> [Exercise aim]:
Give a verbatim copy of the lines below, minus the pictures.

-- Data for the task follows --

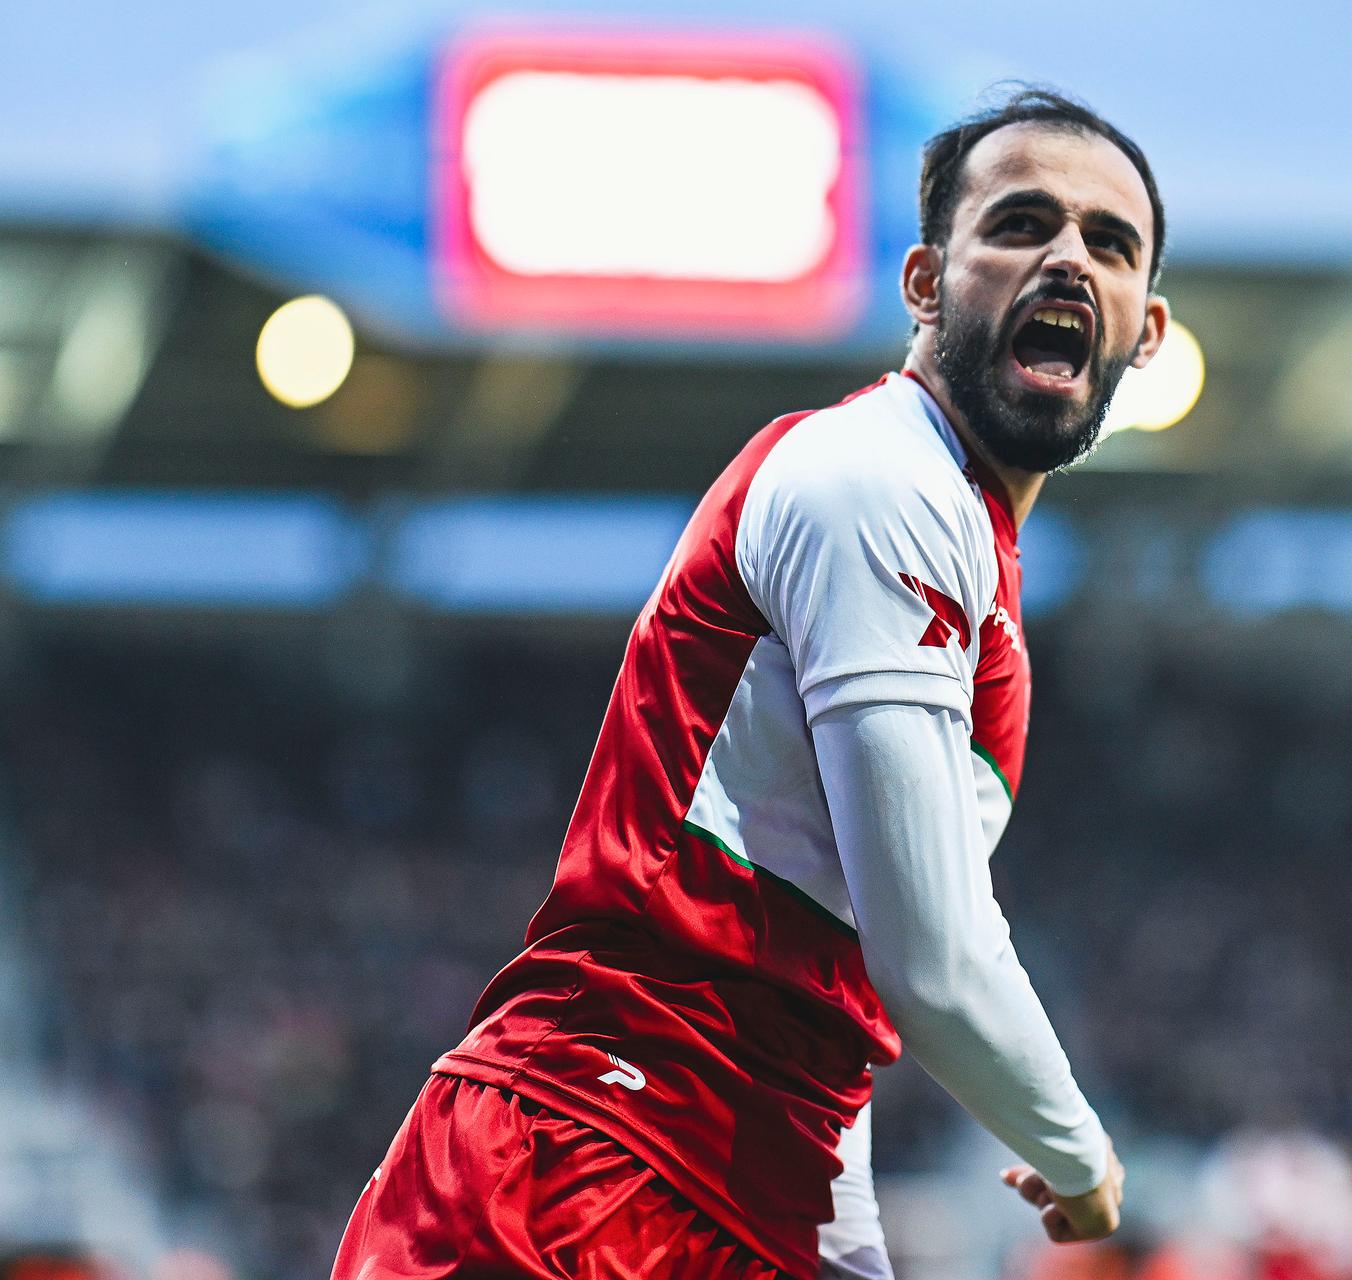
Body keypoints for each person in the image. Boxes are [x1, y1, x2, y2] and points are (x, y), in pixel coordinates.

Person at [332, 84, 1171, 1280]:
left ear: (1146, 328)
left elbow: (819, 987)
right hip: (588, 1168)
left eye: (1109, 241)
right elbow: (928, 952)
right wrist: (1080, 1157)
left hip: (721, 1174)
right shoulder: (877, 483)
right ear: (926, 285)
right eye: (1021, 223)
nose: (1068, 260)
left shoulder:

-- Data for the task concluded --

> [Answer to this task]:
Body keypoints for each person in the image. Boxes are [x1, y1, x2, y2] and points are (x, y), in pixel coordinates.

Person at [332, 84, 1171, 1280]:
left ear: (1146, 328)
left elbow: (819, 987)
right hip: (588, 1168)
left eye: (1109, 241)
right elbow: (928, 952)
right wrist: (1080, 1157)
left hip: (721, 1174)
right shoulder: (877, 483)
right ear: (926, 285)
right eye: (1021, 223)
nose: (1068, 260)
left shoulder:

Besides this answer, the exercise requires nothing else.